To-do item: Could you quote the records below line for line, leaving out the pictures?

Input for this task:
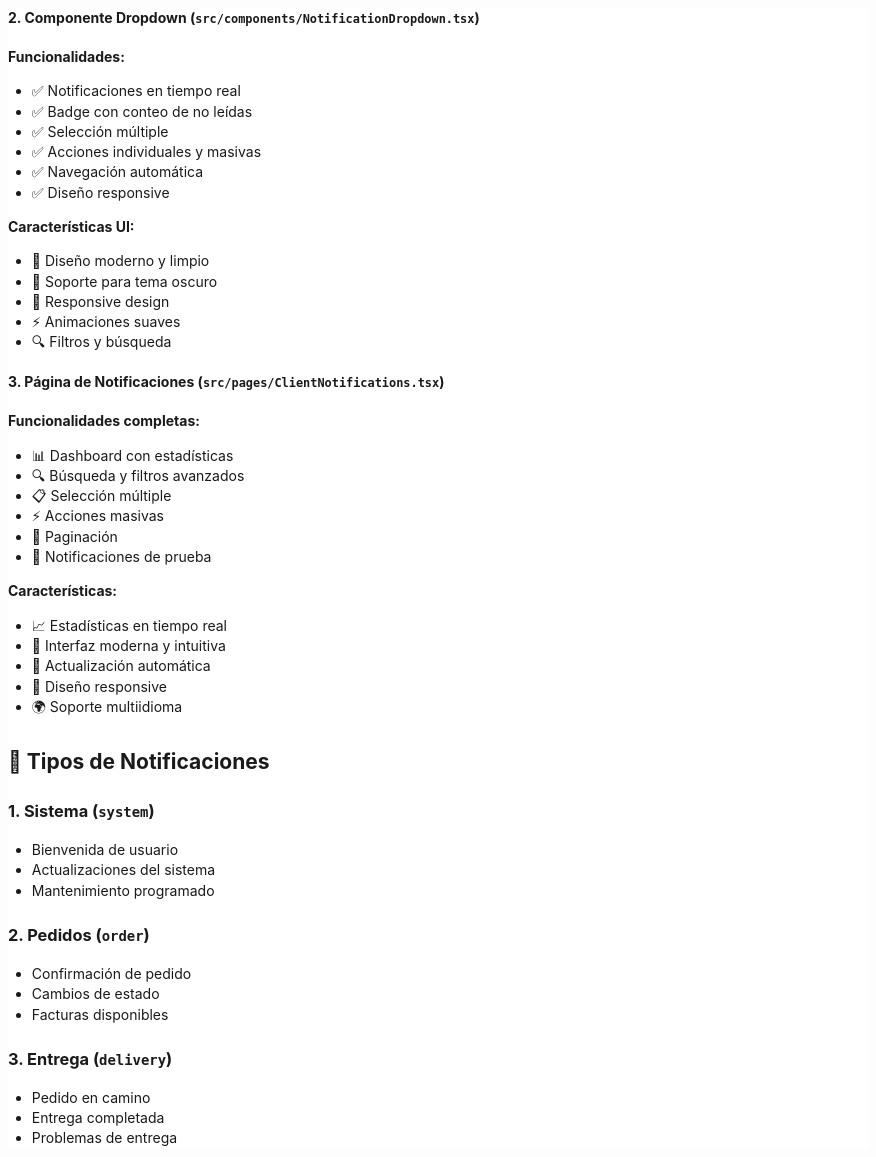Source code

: #### 2. Componente Dropdown (`src/components/NotificationDropdown.tsx`)

**Funcionalidades:**
- ✅ Notificaciones en tiempo real
- ✅ Badge con conteo de no leídas
- ✅ Selección múltiple
- ✅ Acciones individuales y masivas
- ✅ Navegación automática
- ✅ Diseño responsive

**Características UI:**
- 🎨 Diseño moderno y limpio
- 🌙 Soporte para tema oscuro
- 📱 Responsive design
- ⚡ Animaciones suaves
- 🔍 Filtros y búsqueda

#### 3. Página de Notificaciones (`src/pages/ClientNotifications.tsx`)

**Funcionalidades completas:**
- 📊 Dashboard con estadísticas
- 🔍 Búsqueda y filtros avanzados
- 📋 Selección múltiple
- ⚡ Acciones masivas
- 📄 Paginación
- 🎯 Notificaciones de prueba

**Características:**
- 📈 Estadísticas en tiempo real
- 🎨 Interfaz moderna y intuitiva
- 🔄 Actualización automática
- 📱 Diseño responsive
- 🌍 Soporte multiidioma

## 🎯 Tipos de Notificaciones

### 1. **Sistema** (`system`)
- Bienvenida de usuario
- Actualizaciones del sistema
- Mantenimiento programado

### 2. **Pedidos** (`order`)
- Confirmación de pedido
- Cambios de estado
- Facturas disponibles

### 3. **Entrega** (`delivery`)
- Pedido en camino
- Entrega completada
- Problemas de entrega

Exercise result:
Source code

: #### 2. Componente Dropdown (`src/components/NotificationDropdown.tsx`)

**Funcionalidades:**
- ✅ Notificaciones en tiempo real
- ✅ Badge con conteo de no leídas
- ✅ Selección múltiple
- ✅ Acciones individuales y masivas
- ✅ Navegación automática
- ✅ Diseño responsive

**Características UI:**
- 🎨 Diseño moderno y limpio
- 🌙 Soporte para tema oscuro
- 📱 Responsive design
- ⚡ Animaciones suaves
- 🔍 Filtros y búsqueda

#### 3. Página de Notificaciones (`src/pages/ClientNotifications.tsx`)

**Funcionalidades completas:**
- 📊 Dashboard con estadísticas
- 🔍 Búsqueda y filtros avanzados
- 📋 Selección múltiple
- ⚡ Acciones masivas
- 📄 Paginación
- 🎯 Notificaciones de prueba

**Características:**
- 📈 Estadísticas en tiempo real
- 🎨 Interfaz moderna y intuitiva
- 🔄 Actualización automática
- 📱 Diseño responsive
- 🌍 Soporte multiidioma

## 🎯 Tipos de Notificaciones

### 1. **Sistema** (`system`)
- Bienvenida de usuario
- Actualizaciones del sistema
- Mantenimiento programado

### 2. **Pedidos** (`order`)
- Confirmación de pedido
- Cambios de estado
- Facturas disponibles

### 3. **Entrega** (`delivery`)
- Pedido en camino
- Entrega completada
- Problemas de entrega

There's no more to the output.